Mr. Webb called out after her, “Hey, we could swap out the new desks with the crappy old ones and send the old ones back to the warehouse. That’s a win-win.”

The assistant principal ruled in Mr. Webb’s favor and Mrs. Martinet had to continue her process of losing it somewhere else. Over the years, Mr. Webb had acquired more chairs, tables, sofas, and even a beanbag so his room was the most comfortable in the building. If chairs lost their legs but were otherwise serviceable, he’d set them on a back shelf where computers were supposed to be installed, but had been removed when the district decided that it wanted to “go wireless”. The three big, legless chairs along the back shelf were fondly known as “the thrones.” Kids that sat in them had a commanding view of the whole room, so Mr.
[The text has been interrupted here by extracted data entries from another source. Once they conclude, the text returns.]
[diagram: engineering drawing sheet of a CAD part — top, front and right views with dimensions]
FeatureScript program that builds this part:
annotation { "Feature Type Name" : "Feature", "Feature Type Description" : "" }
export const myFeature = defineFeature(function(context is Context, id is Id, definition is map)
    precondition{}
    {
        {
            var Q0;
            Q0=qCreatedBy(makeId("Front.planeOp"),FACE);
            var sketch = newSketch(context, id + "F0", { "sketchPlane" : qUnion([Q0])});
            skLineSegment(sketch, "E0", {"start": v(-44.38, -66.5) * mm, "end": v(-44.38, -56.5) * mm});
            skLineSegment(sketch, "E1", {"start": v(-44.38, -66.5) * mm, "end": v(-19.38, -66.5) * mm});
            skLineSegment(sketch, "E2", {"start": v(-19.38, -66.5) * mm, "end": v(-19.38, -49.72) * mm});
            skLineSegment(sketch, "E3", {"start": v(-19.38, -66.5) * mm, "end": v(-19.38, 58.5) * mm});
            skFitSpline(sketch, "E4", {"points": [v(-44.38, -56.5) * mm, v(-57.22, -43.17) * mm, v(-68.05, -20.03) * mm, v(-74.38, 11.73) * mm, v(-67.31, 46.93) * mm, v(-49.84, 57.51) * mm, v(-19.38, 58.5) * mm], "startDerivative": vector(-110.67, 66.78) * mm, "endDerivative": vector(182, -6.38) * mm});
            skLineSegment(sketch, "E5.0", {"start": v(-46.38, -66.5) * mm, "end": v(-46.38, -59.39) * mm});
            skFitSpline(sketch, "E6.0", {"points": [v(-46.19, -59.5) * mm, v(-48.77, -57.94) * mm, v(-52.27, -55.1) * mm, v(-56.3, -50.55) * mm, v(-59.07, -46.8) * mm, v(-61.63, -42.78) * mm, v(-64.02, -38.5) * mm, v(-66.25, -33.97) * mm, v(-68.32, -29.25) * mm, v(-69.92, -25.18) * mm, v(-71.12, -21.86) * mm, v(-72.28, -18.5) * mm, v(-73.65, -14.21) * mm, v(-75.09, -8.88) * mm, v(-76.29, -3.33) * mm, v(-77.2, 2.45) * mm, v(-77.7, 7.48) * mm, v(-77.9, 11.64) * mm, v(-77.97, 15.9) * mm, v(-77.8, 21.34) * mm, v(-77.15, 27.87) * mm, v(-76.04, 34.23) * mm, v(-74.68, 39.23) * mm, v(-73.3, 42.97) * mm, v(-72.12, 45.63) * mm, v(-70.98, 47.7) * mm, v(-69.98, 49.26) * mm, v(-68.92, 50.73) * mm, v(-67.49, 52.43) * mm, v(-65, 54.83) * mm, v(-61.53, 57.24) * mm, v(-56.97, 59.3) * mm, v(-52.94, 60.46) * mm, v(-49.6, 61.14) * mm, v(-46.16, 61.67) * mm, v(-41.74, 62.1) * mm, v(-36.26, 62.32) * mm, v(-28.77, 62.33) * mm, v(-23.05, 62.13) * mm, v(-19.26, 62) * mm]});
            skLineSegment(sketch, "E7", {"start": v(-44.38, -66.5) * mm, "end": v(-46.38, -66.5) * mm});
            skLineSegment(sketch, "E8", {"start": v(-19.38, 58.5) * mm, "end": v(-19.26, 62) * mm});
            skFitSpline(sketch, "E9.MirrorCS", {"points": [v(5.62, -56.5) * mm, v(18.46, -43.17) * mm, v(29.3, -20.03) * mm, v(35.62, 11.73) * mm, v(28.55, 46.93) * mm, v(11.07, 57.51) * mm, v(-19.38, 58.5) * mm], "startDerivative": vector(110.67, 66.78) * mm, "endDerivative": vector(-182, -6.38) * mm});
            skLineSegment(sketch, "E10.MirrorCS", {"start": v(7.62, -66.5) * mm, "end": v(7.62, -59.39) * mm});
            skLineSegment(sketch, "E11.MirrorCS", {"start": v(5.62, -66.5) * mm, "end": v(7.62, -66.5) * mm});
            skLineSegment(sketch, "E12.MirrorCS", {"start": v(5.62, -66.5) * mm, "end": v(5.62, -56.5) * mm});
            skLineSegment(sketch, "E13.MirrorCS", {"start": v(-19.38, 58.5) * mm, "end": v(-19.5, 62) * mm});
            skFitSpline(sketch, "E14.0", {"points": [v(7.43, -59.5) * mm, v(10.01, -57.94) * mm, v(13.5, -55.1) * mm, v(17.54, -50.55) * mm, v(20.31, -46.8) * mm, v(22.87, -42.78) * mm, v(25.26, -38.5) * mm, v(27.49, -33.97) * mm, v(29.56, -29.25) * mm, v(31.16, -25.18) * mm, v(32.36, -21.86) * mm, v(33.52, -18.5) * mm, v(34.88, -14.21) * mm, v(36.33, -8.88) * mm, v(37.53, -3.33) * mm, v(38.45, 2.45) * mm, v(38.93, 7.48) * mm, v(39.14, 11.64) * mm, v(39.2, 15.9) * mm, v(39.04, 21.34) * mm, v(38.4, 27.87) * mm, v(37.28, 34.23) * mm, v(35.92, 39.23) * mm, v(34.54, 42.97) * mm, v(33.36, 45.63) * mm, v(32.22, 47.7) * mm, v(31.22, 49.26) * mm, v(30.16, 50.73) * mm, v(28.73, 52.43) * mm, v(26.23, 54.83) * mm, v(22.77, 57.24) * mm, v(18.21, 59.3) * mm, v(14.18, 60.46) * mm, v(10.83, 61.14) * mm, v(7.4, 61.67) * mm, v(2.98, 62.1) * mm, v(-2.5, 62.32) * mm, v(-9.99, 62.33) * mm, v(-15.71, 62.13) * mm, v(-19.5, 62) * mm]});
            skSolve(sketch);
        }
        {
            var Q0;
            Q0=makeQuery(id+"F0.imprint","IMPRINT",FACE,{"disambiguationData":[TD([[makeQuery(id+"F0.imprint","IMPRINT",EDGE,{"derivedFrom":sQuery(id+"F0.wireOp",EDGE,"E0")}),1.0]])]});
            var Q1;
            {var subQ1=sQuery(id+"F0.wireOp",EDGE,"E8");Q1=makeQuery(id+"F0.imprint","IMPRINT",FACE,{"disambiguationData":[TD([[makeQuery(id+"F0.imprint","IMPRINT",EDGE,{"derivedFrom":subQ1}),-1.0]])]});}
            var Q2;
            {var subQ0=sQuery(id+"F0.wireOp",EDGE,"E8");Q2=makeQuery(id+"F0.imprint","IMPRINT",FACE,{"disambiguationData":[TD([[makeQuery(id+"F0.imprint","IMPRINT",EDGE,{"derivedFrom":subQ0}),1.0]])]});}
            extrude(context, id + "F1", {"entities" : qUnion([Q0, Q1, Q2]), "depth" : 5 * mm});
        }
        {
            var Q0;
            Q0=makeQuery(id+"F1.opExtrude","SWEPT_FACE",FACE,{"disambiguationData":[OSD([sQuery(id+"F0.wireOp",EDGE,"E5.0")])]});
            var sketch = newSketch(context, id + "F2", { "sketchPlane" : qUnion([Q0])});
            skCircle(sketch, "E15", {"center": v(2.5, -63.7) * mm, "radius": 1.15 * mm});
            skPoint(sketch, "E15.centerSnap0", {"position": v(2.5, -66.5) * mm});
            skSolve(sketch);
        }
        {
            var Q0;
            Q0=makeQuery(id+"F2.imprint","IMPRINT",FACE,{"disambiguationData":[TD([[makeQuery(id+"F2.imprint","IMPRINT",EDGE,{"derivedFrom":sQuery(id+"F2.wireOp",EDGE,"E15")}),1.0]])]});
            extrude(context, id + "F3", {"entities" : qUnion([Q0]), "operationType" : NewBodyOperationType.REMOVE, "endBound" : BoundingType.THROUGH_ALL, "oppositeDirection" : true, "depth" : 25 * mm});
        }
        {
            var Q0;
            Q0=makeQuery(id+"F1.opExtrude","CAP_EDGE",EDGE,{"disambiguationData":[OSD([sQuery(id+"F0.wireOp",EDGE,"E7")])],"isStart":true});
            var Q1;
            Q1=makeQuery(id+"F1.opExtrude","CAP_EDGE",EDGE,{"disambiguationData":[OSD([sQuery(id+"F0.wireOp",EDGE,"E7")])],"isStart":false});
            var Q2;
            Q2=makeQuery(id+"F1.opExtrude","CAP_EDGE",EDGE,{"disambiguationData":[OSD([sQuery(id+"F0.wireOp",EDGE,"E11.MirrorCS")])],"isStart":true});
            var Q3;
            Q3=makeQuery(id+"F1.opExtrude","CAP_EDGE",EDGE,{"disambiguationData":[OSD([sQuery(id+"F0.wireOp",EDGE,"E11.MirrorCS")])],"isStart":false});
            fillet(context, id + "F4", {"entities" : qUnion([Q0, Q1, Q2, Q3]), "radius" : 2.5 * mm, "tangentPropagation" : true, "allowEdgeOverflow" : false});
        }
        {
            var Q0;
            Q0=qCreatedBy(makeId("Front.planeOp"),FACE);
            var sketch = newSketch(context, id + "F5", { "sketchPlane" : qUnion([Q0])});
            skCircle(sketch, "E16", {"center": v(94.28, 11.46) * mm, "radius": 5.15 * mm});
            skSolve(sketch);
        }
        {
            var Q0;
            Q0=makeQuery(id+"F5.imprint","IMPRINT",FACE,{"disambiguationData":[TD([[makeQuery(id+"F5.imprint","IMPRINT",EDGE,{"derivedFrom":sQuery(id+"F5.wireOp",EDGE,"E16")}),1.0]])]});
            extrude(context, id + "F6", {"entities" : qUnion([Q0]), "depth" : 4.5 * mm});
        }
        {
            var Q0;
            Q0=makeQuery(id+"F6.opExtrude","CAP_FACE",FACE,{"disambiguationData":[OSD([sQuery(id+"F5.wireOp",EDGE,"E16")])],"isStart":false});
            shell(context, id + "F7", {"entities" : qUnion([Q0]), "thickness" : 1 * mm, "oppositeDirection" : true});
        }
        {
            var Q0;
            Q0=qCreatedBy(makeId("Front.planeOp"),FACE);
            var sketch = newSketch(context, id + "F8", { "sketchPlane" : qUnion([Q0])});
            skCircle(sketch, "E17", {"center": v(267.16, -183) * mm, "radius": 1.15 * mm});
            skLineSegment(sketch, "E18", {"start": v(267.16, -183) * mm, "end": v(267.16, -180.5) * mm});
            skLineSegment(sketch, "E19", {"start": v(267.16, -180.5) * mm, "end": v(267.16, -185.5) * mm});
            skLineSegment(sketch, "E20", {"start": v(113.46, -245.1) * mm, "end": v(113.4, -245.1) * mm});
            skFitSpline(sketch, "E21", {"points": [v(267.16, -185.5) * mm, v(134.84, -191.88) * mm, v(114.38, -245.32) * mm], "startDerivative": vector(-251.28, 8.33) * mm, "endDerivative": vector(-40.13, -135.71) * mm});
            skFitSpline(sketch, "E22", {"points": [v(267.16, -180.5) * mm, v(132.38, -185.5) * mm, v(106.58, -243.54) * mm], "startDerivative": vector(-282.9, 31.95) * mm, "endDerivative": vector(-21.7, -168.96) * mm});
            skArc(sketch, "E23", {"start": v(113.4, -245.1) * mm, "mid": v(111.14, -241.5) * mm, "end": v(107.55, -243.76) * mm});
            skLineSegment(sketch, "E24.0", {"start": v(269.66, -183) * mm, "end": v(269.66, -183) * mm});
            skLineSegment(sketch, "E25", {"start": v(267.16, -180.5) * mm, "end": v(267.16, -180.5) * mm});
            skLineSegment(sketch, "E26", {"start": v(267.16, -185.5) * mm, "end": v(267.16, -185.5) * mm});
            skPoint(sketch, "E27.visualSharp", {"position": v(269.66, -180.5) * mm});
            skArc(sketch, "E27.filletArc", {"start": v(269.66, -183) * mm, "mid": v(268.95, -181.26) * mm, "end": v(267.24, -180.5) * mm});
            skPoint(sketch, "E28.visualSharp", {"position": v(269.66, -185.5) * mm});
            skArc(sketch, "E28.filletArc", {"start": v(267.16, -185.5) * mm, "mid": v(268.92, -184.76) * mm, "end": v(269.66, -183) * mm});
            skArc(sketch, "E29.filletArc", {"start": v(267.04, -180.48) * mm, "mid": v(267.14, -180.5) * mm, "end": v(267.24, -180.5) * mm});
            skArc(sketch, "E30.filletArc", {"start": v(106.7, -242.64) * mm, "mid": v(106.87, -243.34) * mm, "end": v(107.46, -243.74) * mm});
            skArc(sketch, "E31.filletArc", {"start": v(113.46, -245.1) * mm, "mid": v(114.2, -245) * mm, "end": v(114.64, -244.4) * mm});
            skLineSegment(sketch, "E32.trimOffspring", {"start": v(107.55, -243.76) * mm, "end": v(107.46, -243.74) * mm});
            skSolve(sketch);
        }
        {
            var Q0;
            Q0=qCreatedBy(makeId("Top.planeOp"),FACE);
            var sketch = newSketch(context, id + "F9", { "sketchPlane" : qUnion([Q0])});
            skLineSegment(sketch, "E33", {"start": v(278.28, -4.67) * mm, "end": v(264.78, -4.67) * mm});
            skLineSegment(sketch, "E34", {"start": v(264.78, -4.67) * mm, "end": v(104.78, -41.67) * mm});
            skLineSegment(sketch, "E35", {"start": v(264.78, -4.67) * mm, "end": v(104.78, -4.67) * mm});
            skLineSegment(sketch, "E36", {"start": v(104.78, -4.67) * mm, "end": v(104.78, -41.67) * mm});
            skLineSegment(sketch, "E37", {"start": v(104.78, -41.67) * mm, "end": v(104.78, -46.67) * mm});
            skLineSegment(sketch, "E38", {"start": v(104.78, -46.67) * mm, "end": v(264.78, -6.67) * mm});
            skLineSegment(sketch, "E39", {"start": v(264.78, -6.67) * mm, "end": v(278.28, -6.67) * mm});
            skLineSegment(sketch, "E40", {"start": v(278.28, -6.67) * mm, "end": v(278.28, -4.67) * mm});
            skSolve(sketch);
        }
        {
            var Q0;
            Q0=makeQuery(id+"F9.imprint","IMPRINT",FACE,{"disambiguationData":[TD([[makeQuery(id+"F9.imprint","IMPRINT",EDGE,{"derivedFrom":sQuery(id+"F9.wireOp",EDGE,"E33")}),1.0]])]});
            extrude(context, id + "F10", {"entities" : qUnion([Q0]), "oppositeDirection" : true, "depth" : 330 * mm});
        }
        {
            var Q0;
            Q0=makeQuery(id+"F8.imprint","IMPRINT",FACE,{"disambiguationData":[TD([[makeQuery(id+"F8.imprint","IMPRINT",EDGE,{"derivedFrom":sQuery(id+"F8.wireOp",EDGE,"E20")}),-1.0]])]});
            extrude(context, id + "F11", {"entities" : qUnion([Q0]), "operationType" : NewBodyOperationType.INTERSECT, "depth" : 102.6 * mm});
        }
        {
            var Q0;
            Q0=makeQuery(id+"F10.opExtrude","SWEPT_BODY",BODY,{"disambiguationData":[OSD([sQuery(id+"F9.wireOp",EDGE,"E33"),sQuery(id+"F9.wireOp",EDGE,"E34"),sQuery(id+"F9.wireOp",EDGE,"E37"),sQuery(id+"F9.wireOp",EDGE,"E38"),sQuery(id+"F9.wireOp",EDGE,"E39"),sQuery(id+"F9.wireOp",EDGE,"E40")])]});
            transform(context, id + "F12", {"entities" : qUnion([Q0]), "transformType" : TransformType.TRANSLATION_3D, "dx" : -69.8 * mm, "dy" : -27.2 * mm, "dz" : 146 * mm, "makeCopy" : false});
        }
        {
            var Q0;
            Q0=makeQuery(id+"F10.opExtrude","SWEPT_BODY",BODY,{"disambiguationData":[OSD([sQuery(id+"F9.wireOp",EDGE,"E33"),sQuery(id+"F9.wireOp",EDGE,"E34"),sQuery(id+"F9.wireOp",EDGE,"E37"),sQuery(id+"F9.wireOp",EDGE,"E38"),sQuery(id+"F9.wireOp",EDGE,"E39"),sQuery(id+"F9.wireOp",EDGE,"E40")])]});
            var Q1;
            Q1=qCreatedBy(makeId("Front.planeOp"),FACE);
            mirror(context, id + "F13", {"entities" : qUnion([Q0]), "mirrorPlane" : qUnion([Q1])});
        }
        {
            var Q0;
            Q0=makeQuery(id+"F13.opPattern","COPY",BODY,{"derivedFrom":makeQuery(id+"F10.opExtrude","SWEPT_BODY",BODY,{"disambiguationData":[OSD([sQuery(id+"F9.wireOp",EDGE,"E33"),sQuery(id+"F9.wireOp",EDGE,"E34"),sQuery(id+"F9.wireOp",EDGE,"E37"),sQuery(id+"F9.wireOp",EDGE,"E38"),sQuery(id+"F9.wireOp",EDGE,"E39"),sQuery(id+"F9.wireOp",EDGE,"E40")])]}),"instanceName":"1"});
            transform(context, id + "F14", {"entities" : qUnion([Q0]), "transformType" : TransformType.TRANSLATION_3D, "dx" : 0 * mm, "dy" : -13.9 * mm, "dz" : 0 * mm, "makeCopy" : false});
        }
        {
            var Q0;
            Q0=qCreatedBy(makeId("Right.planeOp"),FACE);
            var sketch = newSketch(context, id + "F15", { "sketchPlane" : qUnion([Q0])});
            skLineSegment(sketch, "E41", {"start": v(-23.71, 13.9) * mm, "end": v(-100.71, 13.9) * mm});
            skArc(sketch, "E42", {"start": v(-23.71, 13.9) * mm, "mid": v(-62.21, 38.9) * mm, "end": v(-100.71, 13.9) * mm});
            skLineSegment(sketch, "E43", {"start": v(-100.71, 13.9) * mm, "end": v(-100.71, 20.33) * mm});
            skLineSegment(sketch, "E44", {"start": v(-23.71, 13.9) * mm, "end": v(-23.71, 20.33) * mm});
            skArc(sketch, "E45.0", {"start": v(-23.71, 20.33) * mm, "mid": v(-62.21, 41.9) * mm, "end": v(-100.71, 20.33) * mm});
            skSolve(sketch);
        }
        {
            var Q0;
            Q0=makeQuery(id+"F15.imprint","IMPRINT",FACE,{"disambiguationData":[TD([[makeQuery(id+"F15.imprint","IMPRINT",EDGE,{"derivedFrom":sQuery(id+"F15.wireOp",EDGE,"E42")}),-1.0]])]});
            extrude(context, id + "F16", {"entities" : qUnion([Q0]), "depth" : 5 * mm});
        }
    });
Webb tried to reserve those for the students that were least likely to abuse such a vantage point.

To be sure, chairs that old and vintage had more than a little dust in them. Basically, it was best to just sit on the furniture and not ask too many questions. They were much more comfortable if one didn’t think about how many years of dead skin cells were in that dust that would arise and hover over the chairs for a few seconds every time they got a hard thump. At least the tables got wiped down with bleach every week, so those were mostly sanitary.

The two microwaves and the full-size refrigerator were also pretty clean, so students liked to warm up their lunches in his room. That was cool with Mr. Webb, so long as they didn’t interrupt his daily Bollywood showings at lunch. Lots of kids enjoyed having their Bollywood a half-hour at a time, and Mr. Webb had picked up a pretty decent command of Hindi and Urdu over the years. If there was a movie title or a song lyric that could convey his meaning, Mr. Webb could keep a conversation going.

The 2012-13 school year was just about to start, and Mr. Webb was ready for it. He had a sweet gig and looked forward to the day before classes started, when he got his roll sheets and could begin to get ready for the first day. This year, though, when he got his roll sheets, he couldn’t believe what he saw.